Sous ce nouvel habillage, le Don Giovanni de l’édition 2009 du festival de Macerata tentera-t-il davantage le chaland ? Déjà commercialisée en DVD au début de cette décennie, cette captation a connu plusieurs avatars avant de revenir sous l’étiquette C Major. Vu sur place – non pas sur le gigantesque plateau du Sferisterio, mais dans le petit théâtre Lauro Rossi, ce spectacle avait séduit notre collègue Jean-Marcel Humbert, mais la vidéo semble agir sur ses défauts comme une loupe grossissante.
Sur une scène assez minuscule, Pier Luigi Pizzi est heureusement contraint de renoncer à ses tics habituels : point de décor écrasant ou fastueux, mais quelques murs en miroir, des panneaux qui s’ouvrent et se ferment pour ménager parfois un espace plus intime, et surtout un plancher surélevé sous lequel on peut se cacher et voir sans être vu. Unique accessoire récurrent, un lit en partie défait, meuble évocateur de l’activité du héros, et qui ne servira pas seulement de théâtre à ses exploits, puisqu’à peu près tous les personnages s’y allongent à un moment ou à un autre. C’est d’ailleurs là que le bât blesse : dans ce XVIIIe siècle extrêmement galant, dans cette atmosphère de sensualité permanente où l’on se touche, s’étreint ou se culbute sans entraves, Don Giovanni risque fort de devenir un homme comme les autres. Et si le sexe est omniprésent, si Elvire se vautre sur ce lit et voit avec plaisir Leporello l’y rejoindre pour l’air du Catalogue, quelle différence entre la constance vertueuse et la bagatelle rigolarde ? Finalement, on se tripote beaucoup, mais en tout bien tout honneur : même le maître et son valet s’empoignent allègrement, mais dès qu’un geste pourrait menacer leur virilité conquérante, bas les pattes, pas de ça entre nous.
La distribution présente l’intérêt d’être très largement italienne, d’où une certaine authenticité des récitatifs. Seuls deux grands rôles échoient à des artistes non originaires de la péninsule.
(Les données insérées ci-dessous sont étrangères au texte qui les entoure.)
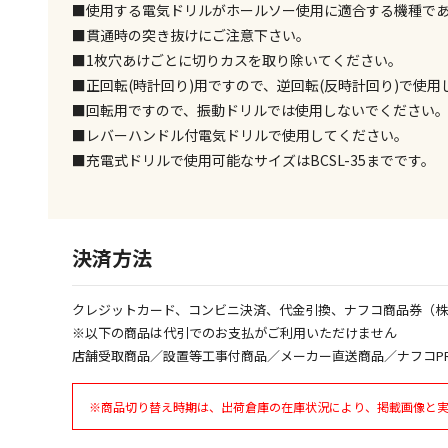
■使用する電気ドリルがホールソー使用に適合する機種で
■貫通時の突き抜けにご注意下さい。
■1枚穴あけごとに切りカスを取り除いてください。
■正回転(時計回り)用ですので、逆回転(反時計回り)で使
■回転用ですので、振動ドリルでは使用しないでください
■レバーハンドル付電気ドリルで使用してください。
■充電式ドリルで使用可能なサイズはBCSL-35までです。
決済方法
クレジットカード、コンビニ決済、代金引換、ナフコ商品券（
※以下の商品は代引でのお支払がご利用いただけません
店舗受取商品／設置等工事付商品／メーカー直送商品／ナフコP
※商品切り替え時期は、出荷倉庫の在庫状況により、掲載画像と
Superbe d’allure dans ses robes et ses chapeaux sortis d’un Gainsborough ou d’un Boilly, Myrtò Papatanasiu est une Donna Anna à qui la douceur de « Non mi dir » convient mieux que la fureur d’ « Or sai chi l’onore », car l’aigu forte a tendance à vite devenir strident ; la diction pourrait être plus claire, et le chant gagnerait à être aussi dramatique que le jeu scénique. Ténor étasunien dont la carrière se déroule principalement en Europe, Marlin Miller prête à Don Ottavio un timbre percutant, mais point dénué de nasalités, et sans parvenir à conférer au personnage la poésie ou la masculinité qui lui donnerait plus d’épaisseur.
En Don Giovanni, Ildebrando d’Arcangelo impose une présence physique immédiate, mais on cherche en vain le grand seigneur. Le chant est un peu brut de décoffrage, le trait est épais, alors que l’on voudrait une séduction plus raffinée, plus insidieuse. C’est d’autant plus frappant que le Leporello fort bien chantant d’Andrea Concetti est, lui, en panne de truculence dans son interprétation : aurait-il fallu inverser les rôles au-delà de la scène de travestissement sous le balcon d’Elvire ? Carmela Remigio (dont le nom devient « Remigioi » sur le boîtier du DVD) possède de solides atouts, mais l’on regrette qu’emportée par la véhémence de son incarnation, elle brutalise son organe, notamment dans un « Mi tradì » désagréablement haché.
Après la splendide Zerlina qu’elle avait été à l’été 2009, on pouvait s’attendre à ce que Manuela Bisceglie perce rapidement ; cela n’a hélas pas été le cas, et la suite de sa carrière n’a pas tenu les promesses de ses débuts. Son Masetto, William Corrò, se révèle tout à fait à la hauteur, tandis que le Commandeur d’Enrico Iori remplit son contrat dans un rôle brévissime.
Finalement, c’est sur la direction de Riccardo Frizza que l’intérêt se concentre, car elle offre ces raffinements dont la distribution est un peu avare. Par des silences, par de subtils effets de ralentis (par exemple, dans l’air de Masetto, au début de « Faccia il nostro cavaliere »), par des accents inhabituels, elle retient l’attention alors que le spectacle cesse bientôt de le faire, dès que l’on en a saisi les grandes lignes et l’absence de travail de détail.